## Objective
Summarize the sustainable aviation fuel discussion below in two sentences.

As I was sort of alluding to in my previous response, there is a certification process regulated by ASTM which is a U.S. regulatory agency body. And so, every single gallon of SAF, as well as jet fuel for that matter, has to be approved by ASTM. And currently there are seven approved pathways that have gone through the process and been approved at various levels from 10%–50% blends. There is some interest in looking at higher blend levels, so there's some initial discussion going on within the ASTM community and within FAA and other organizations to look at how one could bump up that to the 50% blend level. That's just started. But essentially, everything has to be approved by ASTM. And so, that's the regulatory barrier that everybody must meet. And the ASTM approval process is a long process and a time consuming process, but recently, in the last few years, they've made a lot of changes to that process to try to speed it up, to try to expedite it. Not to reduce the scientific rigor and the data that's needed to prove that the fields are safe, but just to make sure that the candidate technology of fuel can go through the process with as minimal amount of time as needed. And so, one of the latest approved pathways—which is the IHI technology—has been using that fast track approval process and has gone through that process and successfully. So under fast track, you basically say that you demonstrate the properties and as long as they meet some key requirements you're approved at up to a 10% level. So that's the approach that they've taken. So yes, there is a very rigorous process you'll be happy to know, because we're all flying public and we all want to be safe when we're flying that there is a very rigorous process and you really have to provide the data to ensure that the fields are safe through it.
Dr. Valerie Sarisky-Reed:
I just want to add that I think that is one of the benefits of our scale-up program. By working within our scale-up program and being able to build pilot facilities and demo facilities we can produce enough fuel for those testings; those certifications and testings. Because that is a very big an important aspect of this.
Justin Rickard:
All right. Thank you both. Next question.
How will SAF impact current aviation jobs? Are some of the jobs transferable?
Dr. Valerie Sarisky-Reed:
That is a really good question, because jobs are really a critical part of what we're trying to ensure with our work on bioenergy. So let's remember that SAF is a drop-in fuel. So in general, by replacing petroleum with sustainable aviation fuels, most of the aviation jobs aren't going to change. You're still going to have your pilots, your flight attendants, your ground crew all doing the important work that they do. Where the jobs will be impacted is in the biofuels production arena. As we said earlier, we believe that full development of this industry could lead to 1 million jobs. Some of these jobs will be transferable with the existing petroleum jobs, biorefineries, and petroleum refineries, while different, require some of the same capabilities. And so we're working closely with the industry - both sides - to make sure that there is a transition so that jobs are not lost but transitioned. But there will be new jobs. Particularly in the rural communities where the feedstocks will need to be grown, harvested, pre-processed. It can really benefit those industries as well as additional jobs in waste management where we'll be looking at whether it's biosolids from wastewater treatment facilities or wastes at landfills, we see an increase of potential jobs in that space as well. But very important to the job story is that if we're able to fully impact the aviation industry with sustainable aviation fuels we will be improving the quality of life of the people who work in that industry, because as we're beginning to understand the use of these fuels is having an impact on other pollutants like particulate matter and less aromatics and this can immediately impact the community surrounding the use of these fuels. And so, we're looking to that to make these jobs better, healthier, more desirable jobs for the industry that's already there.

## Data lines
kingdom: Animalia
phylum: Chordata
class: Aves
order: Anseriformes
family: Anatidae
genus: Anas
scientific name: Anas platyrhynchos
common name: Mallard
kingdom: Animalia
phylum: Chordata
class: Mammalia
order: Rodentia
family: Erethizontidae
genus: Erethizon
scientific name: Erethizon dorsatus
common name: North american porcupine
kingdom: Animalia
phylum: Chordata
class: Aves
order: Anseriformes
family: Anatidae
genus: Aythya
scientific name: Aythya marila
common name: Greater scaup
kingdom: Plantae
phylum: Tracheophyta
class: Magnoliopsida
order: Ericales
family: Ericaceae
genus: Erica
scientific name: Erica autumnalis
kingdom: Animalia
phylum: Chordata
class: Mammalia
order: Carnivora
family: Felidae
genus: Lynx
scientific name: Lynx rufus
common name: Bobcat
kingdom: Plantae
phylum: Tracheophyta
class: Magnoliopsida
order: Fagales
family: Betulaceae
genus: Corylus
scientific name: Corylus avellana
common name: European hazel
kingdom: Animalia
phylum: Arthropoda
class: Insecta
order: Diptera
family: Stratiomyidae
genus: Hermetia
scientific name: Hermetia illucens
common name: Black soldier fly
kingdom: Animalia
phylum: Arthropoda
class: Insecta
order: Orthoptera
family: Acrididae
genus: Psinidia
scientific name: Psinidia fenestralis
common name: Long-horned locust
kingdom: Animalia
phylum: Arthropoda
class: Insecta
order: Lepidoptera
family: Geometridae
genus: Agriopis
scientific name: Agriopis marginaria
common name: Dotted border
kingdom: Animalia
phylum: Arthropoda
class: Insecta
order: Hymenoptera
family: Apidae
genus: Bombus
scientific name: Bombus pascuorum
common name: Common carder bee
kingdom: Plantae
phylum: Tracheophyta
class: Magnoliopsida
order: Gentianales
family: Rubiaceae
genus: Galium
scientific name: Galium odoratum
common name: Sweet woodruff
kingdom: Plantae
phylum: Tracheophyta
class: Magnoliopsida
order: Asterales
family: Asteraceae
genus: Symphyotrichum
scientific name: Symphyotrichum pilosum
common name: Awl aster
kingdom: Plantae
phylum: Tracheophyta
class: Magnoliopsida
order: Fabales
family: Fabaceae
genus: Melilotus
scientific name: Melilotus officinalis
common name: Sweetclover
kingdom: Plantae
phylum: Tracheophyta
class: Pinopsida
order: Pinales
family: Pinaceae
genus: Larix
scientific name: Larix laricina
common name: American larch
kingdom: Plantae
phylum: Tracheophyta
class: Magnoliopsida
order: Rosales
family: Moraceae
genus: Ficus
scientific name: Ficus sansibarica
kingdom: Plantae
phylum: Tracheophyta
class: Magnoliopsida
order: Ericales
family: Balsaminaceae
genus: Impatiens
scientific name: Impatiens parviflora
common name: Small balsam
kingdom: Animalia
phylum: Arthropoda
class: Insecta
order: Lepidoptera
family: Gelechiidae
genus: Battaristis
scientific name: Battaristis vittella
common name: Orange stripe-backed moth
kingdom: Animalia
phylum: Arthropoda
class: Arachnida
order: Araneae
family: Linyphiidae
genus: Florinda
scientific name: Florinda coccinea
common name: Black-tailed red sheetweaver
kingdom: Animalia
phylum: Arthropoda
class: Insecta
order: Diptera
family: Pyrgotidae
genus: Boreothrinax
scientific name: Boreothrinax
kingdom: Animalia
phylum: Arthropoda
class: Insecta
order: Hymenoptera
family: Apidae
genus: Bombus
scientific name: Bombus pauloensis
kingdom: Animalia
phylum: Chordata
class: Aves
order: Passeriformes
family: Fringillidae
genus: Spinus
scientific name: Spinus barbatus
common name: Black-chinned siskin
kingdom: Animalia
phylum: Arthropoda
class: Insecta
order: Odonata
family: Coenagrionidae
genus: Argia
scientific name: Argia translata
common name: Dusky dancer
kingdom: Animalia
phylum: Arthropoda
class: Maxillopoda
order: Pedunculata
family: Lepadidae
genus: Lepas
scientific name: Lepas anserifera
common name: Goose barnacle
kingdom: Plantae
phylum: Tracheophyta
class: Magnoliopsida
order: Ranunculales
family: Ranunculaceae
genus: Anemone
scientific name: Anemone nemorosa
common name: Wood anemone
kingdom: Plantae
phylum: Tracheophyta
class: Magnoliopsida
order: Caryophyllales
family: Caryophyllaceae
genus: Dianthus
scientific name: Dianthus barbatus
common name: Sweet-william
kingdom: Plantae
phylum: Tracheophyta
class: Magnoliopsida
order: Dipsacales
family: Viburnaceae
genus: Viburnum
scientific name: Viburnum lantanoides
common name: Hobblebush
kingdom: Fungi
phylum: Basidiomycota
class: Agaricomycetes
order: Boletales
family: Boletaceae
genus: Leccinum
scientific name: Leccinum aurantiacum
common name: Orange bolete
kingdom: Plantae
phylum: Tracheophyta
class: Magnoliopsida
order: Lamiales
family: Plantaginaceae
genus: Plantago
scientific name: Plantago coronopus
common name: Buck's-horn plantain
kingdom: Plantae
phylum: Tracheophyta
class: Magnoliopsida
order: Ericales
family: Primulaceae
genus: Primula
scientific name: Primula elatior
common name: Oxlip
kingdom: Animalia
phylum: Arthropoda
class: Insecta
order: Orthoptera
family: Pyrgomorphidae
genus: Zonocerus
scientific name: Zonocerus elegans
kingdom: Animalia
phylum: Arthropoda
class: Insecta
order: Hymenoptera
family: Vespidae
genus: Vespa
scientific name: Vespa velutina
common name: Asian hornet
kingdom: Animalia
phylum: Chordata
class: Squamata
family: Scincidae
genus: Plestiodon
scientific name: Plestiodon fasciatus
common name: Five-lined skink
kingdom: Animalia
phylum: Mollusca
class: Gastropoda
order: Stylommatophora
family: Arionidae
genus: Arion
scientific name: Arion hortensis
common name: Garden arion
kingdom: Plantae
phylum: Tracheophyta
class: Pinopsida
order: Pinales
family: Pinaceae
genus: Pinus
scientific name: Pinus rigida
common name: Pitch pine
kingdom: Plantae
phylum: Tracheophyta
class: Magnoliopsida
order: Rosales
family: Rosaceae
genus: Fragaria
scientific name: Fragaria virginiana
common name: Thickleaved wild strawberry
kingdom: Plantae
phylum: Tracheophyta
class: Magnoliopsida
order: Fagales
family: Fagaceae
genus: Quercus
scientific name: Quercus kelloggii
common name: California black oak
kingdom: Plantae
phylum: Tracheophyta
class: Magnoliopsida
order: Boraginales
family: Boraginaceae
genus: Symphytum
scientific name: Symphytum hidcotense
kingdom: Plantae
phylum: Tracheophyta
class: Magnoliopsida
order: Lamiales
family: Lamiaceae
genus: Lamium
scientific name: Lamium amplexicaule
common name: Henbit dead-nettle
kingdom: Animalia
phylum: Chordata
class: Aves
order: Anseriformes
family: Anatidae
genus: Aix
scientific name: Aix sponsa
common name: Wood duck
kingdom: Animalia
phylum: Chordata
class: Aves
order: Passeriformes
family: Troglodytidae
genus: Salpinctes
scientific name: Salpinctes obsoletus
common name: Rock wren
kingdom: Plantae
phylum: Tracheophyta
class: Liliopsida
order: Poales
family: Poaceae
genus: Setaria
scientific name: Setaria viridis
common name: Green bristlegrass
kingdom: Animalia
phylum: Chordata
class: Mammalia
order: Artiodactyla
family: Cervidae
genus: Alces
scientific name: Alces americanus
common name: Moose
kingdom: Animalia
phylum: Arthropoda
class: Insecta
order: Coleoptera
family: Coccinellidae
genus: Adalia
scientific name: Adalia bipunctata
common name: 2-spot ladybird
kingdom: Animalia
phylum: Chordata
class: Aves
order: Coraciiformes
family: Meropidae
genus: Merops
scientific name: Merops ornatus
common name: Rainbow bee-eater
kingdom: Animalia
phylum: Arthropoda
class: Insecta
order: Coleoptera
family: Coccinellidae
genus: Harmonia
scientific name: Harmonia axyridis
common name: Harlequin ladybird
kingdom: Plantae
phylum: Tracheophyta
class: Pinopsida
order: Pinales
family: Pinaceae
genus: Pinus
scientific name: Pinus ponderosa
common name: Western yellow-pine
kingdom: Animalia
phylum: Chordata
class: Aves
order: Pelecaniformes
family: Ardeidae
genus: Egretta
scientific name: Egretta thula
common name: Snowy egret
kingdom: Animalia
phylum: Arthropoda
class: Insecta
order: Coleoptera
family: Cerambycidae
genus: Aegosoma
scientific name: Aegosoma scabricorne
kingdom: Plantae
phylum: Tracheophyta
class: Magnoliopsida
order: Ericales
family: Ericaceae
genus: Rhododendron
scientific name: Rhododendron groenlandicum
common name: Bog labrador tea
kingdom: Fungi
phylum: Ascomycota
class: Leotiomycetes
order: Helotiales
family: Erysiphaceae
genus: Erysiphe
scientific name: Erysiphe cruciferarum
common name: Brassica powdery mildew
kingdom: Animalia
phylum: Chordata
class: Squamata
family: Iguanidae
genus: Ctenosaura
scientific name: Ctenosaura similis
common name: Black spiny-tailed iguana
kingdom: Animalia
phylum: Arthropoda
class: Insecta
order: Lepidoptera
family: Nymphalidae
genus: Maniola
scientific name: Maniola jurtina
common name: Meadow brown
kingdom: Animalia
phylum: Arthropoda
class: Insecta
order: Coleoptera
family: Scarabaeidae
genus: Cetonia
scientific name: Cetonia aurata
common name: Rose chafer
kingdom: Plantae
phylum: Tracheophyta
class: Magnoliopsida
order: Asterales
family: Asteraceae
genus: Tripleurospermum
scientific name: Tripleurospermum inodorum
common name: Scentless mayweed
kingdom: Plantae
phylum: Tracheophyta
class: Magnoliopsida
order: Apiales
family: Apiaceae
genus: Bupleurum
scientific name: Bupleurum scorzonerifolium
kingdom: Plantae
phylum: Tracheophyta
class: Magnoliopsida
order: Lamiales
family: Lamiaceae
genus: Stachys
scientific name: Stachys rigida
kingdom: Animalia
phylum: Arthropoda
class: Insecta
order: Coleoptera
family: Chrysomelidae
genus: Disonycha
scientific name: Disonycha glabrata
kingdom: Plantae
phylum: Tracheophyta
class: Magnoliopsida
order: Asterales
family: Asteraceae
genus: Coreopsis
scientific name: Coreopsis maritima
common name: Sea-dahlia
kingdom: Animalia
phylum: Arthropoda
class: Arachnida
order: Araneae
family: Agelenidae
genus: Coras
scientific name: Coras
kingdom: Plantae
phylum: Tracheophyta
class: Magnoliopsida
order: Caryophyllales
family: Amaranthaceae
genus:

## Output below
Every gallon of sustainable aviation fuel must be approved through a rigorous ASTM certification process, which is long but has recently been changed to speed it up, and the IHI technology was approved through its fast track. Because SAF is a drop-in fuel, most aviation jobs will not change, while the biofuels production industry could lead to 1 million jobs, some transferable from petroleum refineries and others new, particularly in rural communities and in waste management.